The Author is a specialist in energy solutions and a university lecturer in engineering. This article is an abridged version of the full article at https://radiant-consult.com/education-and-electricity-in-zambia.

 

9 COMMENTS

  1. Roy Moobola boyi, kale. Those days wali inshimbi ku school. I’m not surprised you are the author of this great piece.

  2. Article far toooooo long and not to the point. Simple solar systems for schools are readily available for a fraction of the quoted cost. Give the school cook a gas cooker, don’t count on night usage apart from lighting and one doesn’t need a large and expensive system.

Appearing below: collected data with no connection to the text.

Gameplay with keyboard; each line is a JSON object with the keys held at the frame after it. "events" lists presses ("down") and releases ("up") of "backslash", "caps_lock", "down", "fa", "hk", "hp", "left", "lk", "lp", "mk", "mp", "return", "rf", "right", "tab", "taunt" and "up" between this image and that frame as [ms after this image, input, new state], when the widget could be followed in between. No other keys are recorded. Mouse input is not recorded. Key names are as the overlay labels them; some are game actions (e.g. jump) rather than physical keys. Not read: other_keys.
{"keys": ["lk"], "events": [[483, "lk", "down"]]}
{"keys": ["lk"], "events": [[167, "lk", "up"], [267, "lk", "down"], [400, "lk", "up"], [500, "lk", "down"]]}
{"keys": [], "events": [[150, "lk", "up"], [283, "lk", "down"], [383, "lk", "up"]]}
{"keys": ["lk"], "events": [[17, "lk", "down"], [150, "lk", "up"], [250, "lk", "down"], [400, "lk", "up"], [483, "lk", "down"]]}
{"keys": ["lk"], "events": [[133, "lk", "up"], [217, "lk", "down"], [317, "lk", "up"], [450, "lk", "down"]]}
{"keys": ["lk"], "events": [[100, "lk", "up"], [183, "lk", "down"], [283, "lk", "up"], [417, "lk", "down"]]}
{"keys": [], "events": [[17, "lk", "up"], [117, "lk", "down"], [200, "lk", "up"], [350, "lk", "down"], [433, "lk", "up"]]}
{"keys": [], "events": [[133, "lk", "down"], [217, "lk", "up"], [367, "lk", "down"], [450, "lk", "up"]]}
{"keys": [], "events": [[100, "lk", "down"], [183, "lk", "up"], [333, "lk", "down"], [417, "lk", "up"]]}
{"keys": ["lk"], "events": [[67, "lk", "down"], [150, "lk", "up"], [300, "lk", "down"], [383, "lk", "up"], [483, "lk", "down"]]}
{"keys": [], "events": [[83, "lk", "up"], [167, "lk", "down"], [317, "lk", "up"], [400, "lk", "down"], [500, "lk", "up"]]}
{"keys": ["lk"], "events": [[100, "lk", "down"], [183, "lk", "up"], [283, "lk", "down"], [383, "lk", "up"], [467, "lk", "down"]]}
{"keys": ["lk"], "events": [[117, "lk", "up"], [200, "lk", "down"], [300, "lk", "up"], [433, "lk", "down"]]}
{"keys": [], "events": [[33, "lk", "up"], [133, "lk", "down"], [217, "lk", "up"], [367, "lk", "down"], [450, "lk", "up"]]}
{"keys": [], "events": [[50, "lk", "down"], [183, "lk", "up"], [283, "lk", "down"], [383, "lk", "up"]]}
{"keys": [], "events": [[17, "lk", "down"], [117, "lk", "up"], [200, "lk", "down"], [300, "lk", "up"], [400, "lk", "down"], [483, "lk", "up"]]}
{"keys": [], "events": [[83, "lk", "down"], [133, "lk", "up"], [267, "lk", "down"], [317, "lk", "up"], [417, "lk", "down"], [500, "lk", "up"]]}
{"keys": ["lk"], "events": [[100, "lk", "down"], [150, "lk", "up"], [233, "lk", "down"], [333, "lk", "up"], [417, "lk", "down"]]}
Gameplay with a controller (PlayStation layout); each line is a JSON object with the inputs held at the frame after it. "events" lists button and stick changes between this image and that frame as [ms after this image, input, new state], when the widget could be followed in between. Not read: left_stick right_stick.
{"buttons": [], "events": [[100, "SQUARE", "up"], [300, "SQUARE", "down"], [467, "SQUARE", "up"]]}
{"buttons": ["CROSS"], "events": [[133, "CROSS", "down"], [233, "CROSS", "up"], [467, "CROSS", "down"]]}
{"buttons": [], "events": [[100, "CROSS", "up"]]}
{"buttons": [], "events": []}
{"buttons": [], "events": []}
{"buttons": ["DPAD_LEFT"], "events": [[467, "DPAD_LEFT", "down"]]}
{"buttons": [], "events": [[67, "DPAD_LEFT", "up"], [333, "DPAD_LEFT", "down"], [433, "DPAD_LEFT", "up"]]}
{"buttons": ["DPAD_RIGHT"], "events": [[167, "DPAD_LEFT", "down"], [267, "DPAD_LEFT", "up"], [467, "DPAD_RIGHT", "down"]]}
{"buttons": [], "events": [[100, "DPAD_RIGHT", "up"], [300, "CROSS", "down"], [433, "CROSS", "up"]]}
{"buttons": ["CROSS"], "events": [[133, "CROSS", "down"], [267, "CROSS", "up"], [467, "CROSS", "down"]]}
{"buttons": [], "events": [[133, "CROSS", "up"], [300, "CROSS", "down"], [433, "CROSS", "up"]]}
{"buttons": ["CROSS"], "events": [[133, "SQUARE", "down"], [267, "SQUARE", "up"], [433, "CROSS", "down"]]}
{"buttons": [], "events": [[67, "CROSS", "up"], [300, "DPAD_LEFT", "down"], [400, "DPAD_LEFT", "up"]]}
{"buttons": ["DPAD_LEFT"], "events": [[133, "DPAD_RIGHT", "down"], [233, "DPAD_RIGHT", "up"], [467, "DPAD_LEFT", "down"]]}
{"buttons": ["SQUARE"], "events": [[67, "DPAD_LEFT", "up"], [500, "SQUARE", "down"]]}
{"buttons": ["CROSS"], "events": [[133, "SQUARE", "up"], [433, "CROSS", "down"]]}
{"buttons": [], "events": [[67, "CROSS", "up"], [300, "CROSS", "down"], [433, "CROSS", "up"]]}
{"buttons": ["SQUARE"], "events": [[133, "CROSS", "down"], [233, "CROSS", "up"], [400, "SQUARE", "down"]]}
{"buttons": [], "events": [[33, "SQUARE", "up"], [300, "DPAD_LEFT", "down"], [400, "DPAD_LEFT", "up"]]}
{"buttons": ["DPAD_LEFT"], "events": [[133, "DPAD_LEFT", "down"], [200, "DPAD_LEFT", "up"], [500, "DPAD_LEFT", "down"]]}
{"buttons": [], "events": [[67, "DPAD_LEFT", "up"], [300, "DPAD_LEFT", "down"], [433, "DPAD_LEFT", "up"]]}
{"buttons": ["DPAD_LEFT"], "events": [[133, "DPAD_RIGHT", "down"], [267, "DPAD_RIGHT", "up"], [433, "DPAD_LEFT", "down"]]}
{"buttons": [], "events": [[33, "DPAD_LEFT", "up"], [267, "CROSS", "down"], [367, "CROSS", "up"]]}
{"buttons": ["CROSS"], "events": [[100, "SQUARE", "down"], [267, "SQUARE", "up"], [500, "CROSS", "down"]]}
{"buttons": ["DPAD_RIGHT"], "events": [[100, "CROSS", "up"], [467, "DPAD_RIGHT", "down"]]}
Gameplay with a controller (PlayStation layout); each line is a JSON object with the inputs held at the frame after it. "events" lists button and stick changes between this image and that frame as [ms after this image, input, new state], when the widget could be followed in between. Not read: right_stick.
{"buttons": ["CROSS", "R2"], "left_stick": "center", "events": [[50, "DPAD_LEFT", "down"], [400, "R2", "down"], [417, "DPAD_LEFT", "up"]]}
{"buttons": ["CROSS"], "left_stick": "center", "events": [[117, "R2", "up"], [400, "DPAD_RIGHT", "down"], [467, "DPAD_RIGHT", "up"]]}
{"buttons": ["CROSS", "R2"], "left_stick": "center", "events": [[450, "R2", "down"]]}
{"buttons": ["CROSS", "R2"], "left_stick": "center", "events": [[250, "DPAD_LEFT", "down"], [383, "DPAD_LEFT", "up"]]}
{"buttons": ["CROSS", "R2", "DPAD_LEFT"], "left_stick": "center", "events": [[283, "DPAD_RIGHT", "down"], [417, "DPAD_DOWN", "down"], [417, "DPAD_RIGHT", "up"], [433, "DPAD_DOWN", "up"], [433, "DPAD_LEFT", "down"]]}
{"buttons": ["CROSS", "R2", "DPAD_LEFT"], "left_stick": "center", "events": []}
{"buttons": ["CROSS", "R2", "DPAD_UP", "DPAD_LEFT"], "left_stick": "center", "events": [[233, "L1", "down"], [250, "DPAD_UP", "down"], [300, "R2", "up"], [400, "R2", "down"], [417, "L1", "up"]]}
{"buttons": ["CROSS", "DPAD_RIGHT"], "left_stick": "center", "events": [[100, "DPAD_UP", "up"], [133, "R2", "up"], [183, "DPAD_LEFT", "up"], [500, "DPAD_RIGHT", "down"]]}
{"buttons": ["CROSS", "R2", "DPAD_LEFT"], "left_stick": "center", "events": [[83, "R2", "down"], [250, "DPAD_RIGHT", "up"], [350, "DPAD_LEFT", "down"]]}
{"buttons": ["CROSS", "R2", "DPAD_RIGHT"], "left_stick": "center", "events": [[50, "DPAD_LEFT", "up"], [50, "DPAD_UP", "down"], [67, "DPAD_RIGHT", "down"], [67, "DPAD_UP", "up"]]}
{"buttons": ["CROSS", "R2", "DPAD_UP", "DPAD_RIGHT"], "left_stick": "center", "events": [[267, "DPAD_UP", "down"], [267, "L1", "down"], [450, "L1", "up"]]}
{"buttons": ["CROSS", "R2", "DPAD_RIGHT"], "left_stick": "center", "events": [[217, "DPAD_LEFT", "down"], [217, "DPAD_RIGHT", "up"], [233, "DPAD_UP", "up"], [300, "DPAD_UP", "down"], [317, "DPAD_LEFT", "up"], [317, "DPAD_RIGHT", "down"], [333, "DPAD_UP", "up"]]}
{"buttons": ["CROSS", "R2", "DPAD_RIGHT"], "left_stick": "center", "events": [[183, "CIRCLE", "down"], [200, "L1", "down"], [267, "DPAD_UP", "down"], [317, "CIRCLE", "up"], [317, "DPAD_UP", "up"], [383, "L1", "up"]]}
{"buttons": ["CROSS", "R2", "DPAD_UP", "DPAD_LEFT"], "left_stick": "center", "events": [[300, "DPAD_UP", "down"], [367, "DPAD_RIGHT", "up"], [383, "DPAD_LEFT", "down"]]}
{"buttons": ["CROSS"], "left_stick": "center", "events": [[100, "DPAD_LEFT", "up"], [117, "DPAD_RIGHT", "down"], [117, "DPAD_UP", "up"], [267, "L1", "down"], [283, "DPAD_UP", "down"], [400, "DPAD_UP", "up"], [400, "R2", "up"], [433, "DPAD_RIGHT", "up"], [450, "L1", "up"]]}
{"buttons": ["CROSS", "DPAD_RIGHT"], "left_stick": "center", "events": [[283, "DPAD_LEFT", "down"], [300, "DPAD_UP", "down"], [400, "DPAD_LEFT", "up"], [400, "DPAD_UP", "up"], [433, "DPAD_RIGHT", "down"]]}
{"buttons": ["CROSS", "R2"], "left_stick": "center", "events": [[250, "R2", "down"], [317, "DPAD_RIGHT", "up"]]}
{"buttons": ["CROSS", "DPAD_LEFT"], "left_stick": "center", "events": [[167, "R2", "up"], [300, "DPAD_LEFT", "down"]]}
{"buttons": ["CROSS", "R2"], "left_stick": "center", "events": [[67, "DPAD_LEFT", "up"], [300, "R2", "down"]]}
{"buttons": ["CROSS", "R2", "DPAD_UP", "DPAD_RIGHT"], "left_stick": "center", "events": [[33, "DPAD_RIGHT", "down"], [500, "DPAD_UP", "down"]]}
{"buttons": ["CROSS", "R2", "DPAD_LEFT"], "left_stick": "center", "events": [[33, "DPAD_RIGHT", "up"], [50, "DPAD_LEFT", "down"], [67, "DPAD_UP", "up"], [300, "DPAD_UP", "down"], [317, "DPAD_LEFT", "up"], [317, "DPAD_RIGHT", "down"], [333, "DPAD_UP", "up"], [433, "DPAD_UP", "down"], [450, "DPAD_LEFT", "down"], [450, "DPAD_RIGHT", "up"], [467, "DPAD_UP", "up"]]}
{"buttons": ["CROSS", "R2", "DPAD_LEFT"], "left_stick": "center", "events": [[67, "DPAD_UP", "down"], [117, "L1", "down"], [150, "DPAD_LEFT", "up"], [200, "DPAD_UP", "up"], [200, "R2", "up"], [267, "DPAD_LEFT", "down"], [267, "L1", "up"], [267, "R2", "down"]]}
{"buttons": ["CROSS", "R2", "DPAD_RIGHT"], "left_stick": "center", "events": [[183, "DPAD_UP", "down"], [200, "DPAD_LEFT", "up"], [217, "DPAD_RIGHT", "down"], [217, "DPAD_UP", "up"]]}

The author clearly wants to become rich quick, not interested in getting electricity to all schools.

  3. The best way to grow our GDP is to make these dropouts productive and the answer lies in the basic education policy. The reason why so many schools have remained unelectrified is a lack of resources.

  4. Great article! As I understand it, the limitations to large scale roll-out of solar in a lot of places is the lack of development of storage technology that can operate on a large scale and bolt on to existing grids. In other words how to manage the intermittency of weather dependent systems.

  5. These stats are depressing it shows how poor Zambia really is.So 92% of Zambians use firewood/charcoal ,80% of schools lack electricity and education spending fell for 7yrs straight.

  6. Great article making the extent of the problem very clear but the solutions need too be more nuanced and will be led by market more than policy !!!!